Le grand panetier dit à Joseph : J'ai eu aussi un songe. J'avais trois paniers de farine sur ma tête, et les oiseaux sont venus la manger. Joseph lui répondit : Les trois corbeilles signifient trois jours, après quoi Pharaon te fera pendre, et les oiseaux te mangeront.
Trois jours après arriva le jour de la naissance de Pharaon : il fit un grand festin à ses officiers, et se ressouvint à table de son grand échanson et de son grand panetier. Il rétablit l'un pour lui donner à boire, et fit pendre l'autre, afin de vérifier l'explication de Joseph ; mais le grand échanson étant rétabli oublia l'interprète de son rêve.

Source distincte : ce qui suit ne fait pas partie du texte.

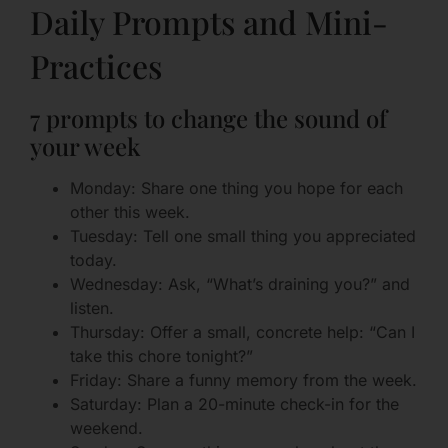
Daily Prompts and Mini-
Practices
7 prompts to change the sound of
your week
Monday: Share one thing you hope for each
other this week.
Tuesday: Tell one small thing you appreciated
today.
Wednesday: Ask, “What’s draining you?” and
listen.
Thursday: Offer a small, concrete help: “Can I
take this chore tonight?”
Friday: Share a funny memory from the week.
Saturday: Plan a 20-minute check-in for the
weekend.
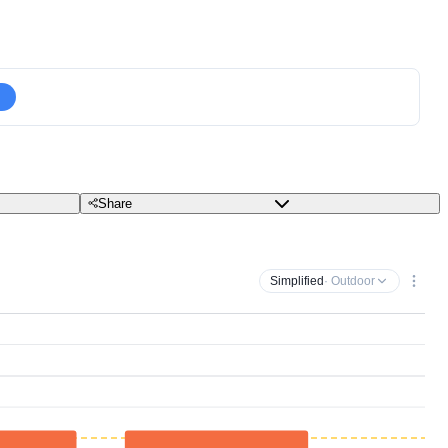
Share
Simplified
· Outdoor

Deux ans après, Pharaon eut un songe. Il crut être sur le bord d'un fleuve d'où sortaient sept vaches belles et grasses, et ensuite sept maigres et vilaines, et ces vilaines dévorèrent les belles. Il se rendormit, et vit sept épis très beaux à une même tige, et sept autres épis désséchés qui mangèrent les autres épis. Saisi de terreur, il envoya dès le matin chercher tous les sages et tous les devins ; nul ne put lui expliquer son rêve. Alors le grand échanson se souvint de Joseph ; il fut tiré de prison par ordre du roi, et présenté à lui, après qu'on l'eut rasé et habillé.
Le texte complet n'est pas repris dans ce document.